(Reuters) -U.S. Representative Marjorie Taylor Greene, an ally of Donald Trump, bought as much as $50,000 worth of shares in the special purpose acquisition company (SPAC) that has agreed to merge with the former president’s new social media venture.
Greene bought shares worth between $15,001 and $50,000 on Oct. 22, the day they rose in value by as much as 1,650% from what they were worth before the deal, as amateur traders and Trump supporters snapped them up, according to a regulatory filing published on Wednesday.
The shares of the SPAC, Digital World Acquisition Corp, have given up most of their gains since Greene invested on Friday.
“This transaction was reported in compliance with House rules and provides all required details about the transaction,” said a spokesperson for Greene’s congressional office.

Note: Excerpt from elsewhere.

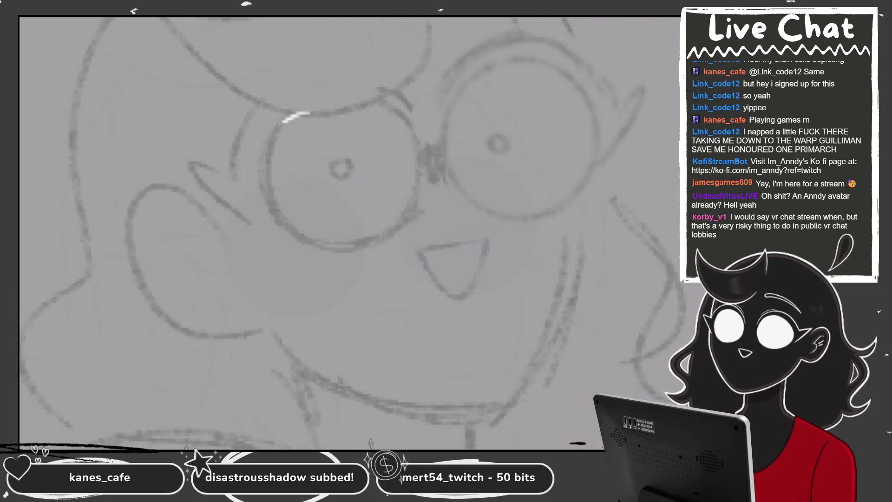
- Draw a white QuickShape circle and fit it around the left glasses lens
left_click_drag(302, 113, 297, 114)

There is no suggestion that Greene broke any rules with her investment. Members of Congress are allowed to trade shares as long as they are not using non-public information.
A firebrand Republican, Greene has often been criticized for provocative comments and Twitter Inc has on occasions blocked her social media account. In June, the 47-year-old congresswoman from Georgia publicly apologized for comparing COVID-19 mask requirements and vaccinations to the Nazi Holocaust that killed 6 million Jews.
Digital World shares were up 73% on Thursday afternoon since the deal announcement, giving Trump’s company, Trump Media & Technology Group, a valuation of about $6.3 billion. The company’s social media app has not yet launched even on a trial basis, yet it has big ambitions given Trump’s previous social media following.
He had 89 million followers on Twitter, 33 million on Facebook and 24.5 million on Instagram, before he was banned for encouraging his supporters to participate in the U.S. Capital attack on Jan. 6.
Trump and other Trump Media & Technology Group shareholders will initially own 69% of the combined company after the merger with the SPAC, a regulatory filing showed this week. Their ownership could reach 77% if the company’s stock meets certain price milestones.